-- WORK TO COMPLETE --
Extract the lines from the first one in the records below through the line containing "ring dip: (676, 241)", keeping both ends and leaving out any pictures.

-- RECORDS PROVIDED --
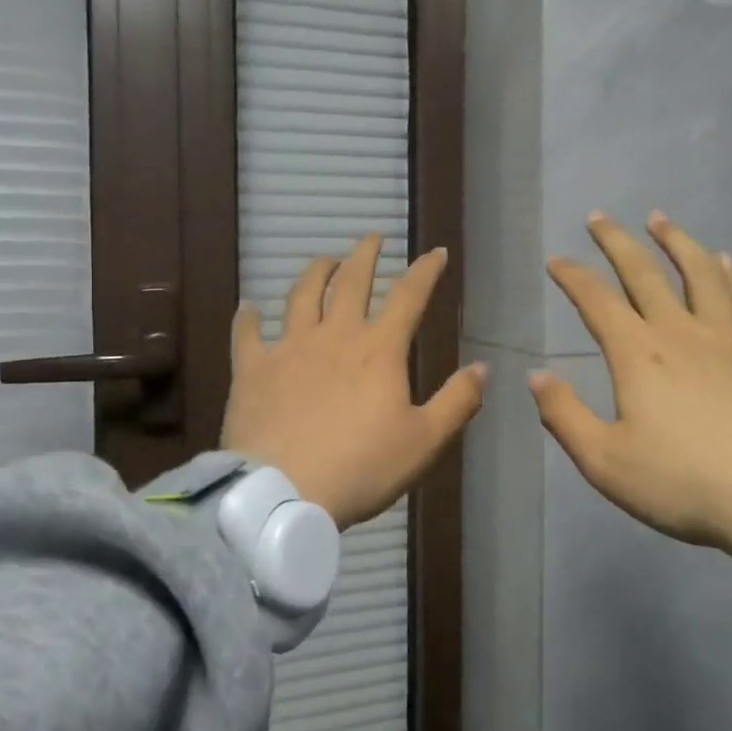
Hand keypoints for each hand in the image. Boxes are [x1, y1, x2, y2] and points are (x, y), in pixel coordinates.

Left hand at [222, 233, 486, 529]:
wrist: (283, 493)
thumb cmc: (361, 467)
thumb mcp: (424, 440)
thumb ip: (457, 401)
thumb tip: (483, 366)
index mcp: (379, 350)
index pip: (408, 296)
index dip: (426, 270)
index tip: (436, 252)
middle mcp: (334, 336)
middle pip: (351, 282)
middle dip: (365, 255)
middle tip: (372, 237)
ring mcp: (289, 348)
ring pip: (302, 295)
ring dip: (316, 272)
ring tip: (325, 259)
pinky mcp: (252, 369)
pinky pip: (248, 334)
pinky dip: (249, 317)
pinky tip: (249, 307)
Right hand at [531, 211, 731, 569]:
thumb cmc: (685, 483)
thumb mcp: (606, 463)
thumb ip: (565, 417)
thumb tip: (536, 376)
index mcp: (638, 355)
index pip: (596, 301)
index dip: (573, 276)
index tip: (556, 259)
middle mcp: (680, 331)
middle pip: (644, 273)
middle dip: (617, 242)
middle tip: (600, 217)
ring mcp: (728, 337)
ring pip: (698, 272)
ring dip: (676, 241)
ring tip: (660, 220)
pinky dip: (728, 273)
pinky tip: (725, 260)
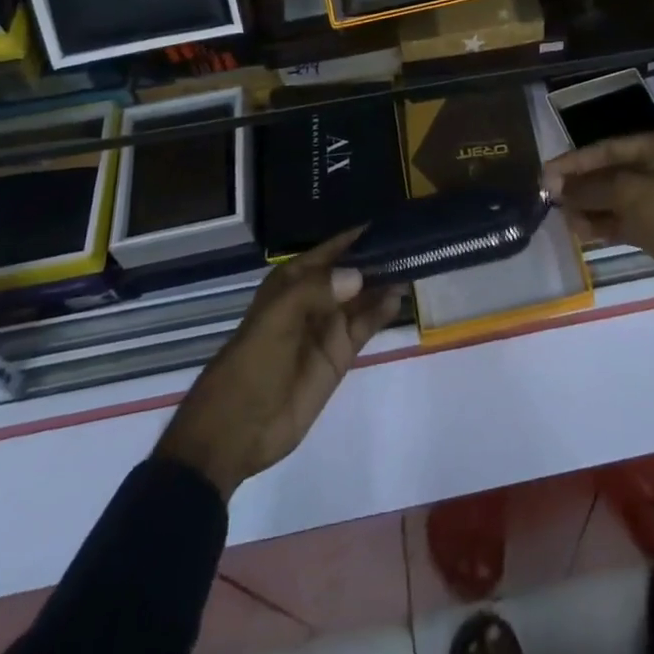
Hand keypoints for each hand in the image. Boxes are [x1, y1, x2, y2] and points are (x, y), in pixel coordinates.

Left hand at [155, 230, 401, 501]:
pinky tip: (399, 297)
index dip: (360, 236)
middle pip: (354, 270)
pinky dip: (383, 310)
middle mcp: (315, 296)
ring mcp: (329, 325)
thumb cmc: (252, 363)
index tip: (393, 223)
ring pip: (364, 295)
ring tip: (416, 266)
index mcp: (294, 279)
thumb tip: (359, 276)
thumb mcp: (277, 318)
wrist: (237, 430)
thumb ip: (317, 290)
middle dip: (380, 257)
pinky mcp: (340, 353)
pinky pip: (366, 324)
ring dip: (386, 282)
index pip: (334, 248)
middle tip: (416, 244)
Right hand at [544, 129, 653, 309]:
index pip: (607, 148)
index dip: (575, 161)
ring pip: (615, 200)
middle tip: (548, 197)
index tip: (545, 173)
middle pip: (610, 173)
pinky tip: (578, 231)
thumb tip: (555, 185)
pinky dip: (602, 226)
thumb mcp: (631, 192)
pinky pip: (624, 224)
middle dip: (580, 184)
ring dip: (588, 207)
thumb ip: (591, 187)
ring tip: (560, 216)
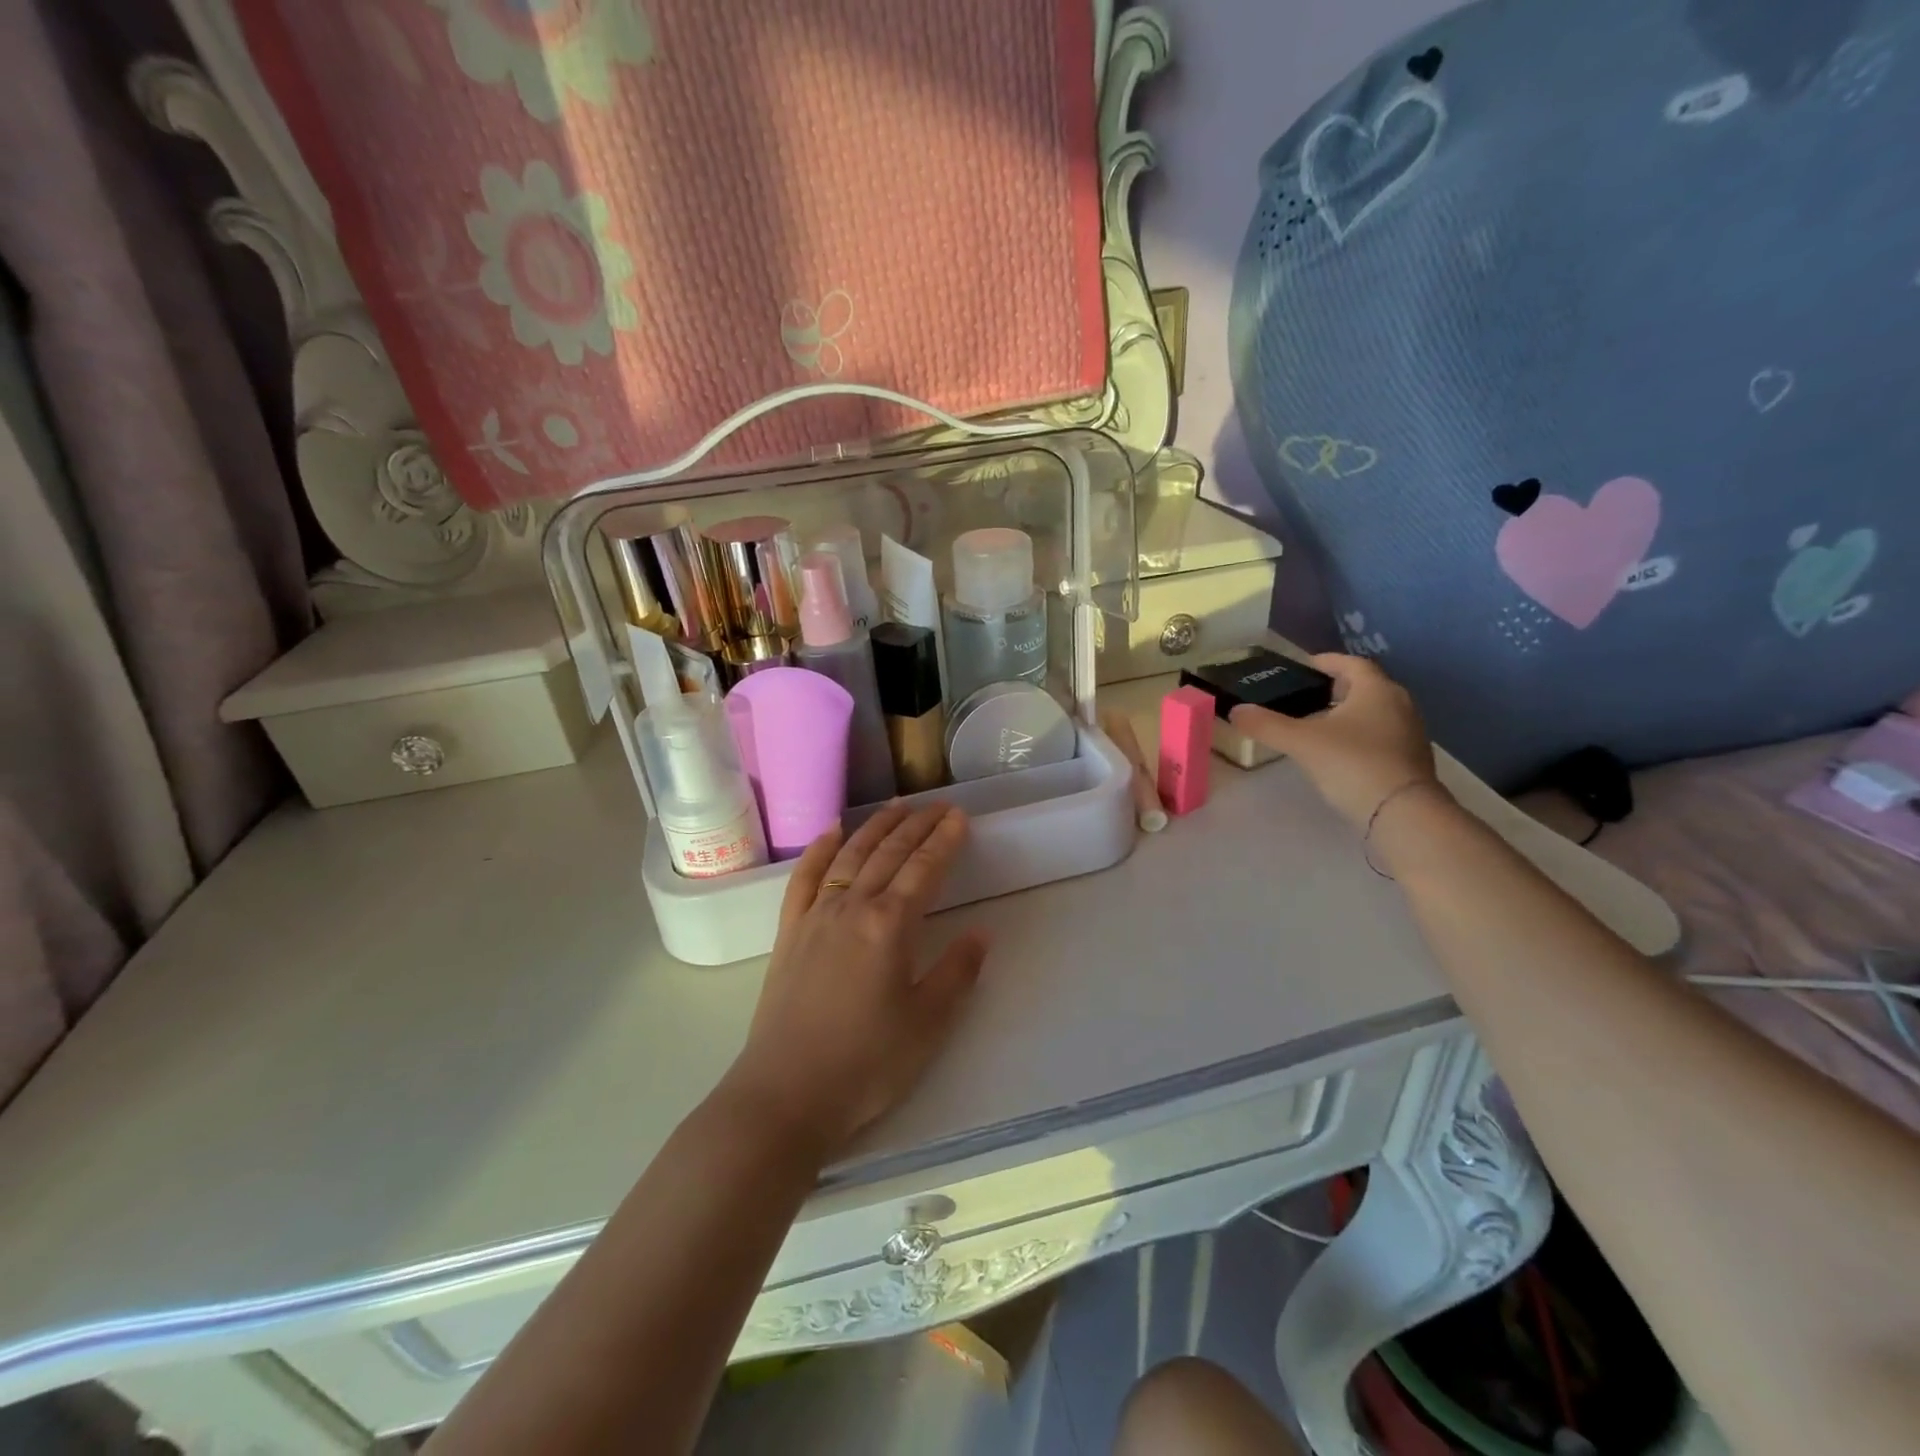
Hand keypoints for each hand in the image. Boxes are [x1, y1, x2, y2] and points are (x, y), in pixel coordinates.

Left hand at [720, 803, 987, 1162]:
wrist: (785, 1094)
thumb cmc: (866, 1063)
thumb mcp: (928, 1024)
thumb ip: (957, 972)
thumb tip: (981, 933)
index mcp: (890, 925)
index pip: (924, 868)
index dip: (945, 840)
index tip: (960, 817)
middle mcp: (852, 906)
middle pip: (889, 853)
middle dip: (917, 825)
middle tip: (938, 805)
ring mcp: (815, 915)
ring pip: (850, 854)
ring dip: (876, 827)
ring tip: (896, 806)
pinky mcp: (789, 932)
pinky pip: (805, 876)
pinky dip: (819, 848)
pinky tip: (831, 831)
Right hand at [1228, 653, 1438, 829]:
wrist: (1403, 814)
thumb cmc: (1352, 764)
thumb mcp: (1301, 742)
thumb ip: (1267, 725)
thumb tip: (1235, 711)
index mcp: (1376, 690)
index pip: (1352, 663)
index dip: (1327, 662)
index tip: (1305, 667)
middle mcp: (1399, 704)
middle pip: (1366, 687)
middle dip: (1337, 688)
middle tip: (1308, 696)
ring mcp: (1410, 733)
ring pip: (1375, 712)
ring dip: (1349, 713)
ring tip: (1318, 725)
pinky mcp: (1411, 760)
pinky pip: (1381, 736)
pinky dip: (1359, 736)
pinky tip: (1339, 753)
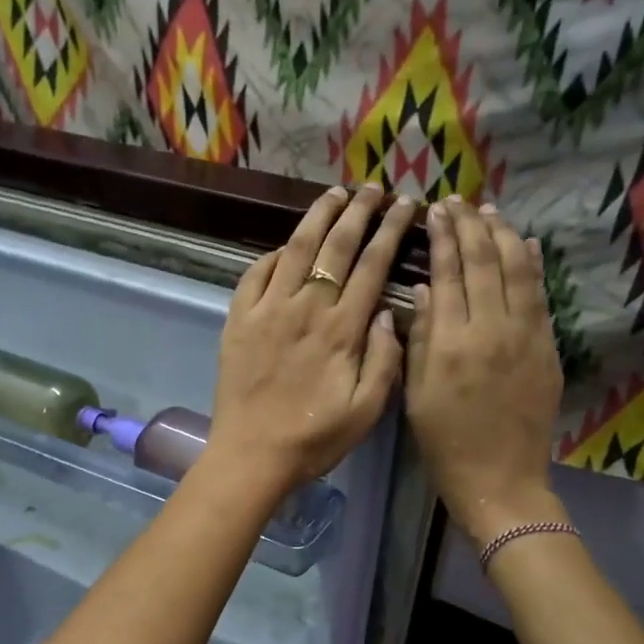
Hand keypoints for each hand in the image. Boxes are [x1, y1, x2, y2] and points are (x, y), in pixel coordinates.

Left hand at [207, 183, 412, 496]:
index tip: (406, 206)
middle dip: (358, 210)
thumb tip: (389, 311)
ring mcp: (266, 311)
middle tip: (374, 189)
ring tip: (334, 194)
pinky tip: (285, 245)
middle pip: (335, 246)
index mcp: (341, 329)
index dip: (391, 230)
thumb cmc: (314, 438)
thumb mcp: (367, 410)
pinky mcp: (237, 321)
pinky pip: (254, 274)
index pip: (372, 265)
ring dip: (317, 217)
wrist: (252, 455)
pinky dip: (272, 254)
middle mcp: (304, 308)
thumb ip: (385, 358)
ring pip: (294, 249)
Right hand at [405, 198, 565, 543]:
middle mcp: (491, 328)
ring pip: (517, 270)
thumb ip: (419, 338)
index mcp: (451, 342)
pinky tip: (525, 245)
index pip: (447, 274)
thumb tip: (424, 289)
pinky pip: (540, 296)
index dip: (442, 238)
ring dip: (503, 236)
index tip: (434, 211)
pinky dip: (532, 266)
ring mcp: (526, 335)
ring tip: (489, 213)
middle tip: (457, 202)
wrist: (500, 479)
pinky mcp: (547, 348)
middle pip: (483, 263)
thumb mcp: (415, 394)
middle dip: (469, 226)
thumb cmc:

-- SOLVED PROBLEM --
Hand keypoints for each hand in the image. Boxes are [x1, y1, x2, y2] and points are (x, y), in pixel coordinates.

Left hand at [222, 233, 486, 529]:
wrist: (283, 493)
thumb cmc: (361, 467)
thumb mcp: (424, 440)
thumb ip: (457, 401)
thumb tip: (483, 366)
index mcp: (379, 350)
index pip: (408, 296)
index dip: (426, 270)
index tip: (436, 252)
middle mcp: (334, 336)
middle pip: (351, 282)
middle dip: (365, 255)
middle tip: (372, 237)
ring mcp: (289, 348)
ring pip: (302, 295)
ring dip: (316, 272)
ring tip: (325, 259)
pinky mcp: (252, 369)
pinky pip: (248, 334)
pinky dip: (249, 317)
pinky tip: (249, 307)
Right hand at [531, 211, 731, 569]:
thumb cmc: (685, 483)
thumb mcp: (606, 463)
thumb ip: (565, 417)
thumb tip: (536, 376)
index mcp: (638, 355)
index pip: (596, 301)
index dip: (573, 276)
index tip: (556, 259)
middle mcp: (680, 331)
middle pip: (644, 273)
middle dip: (617, 242)
middle tip: (600, 217)
ring mcp: (728, 337)
ring pip: (698, 272)
ring dip: (676, 241)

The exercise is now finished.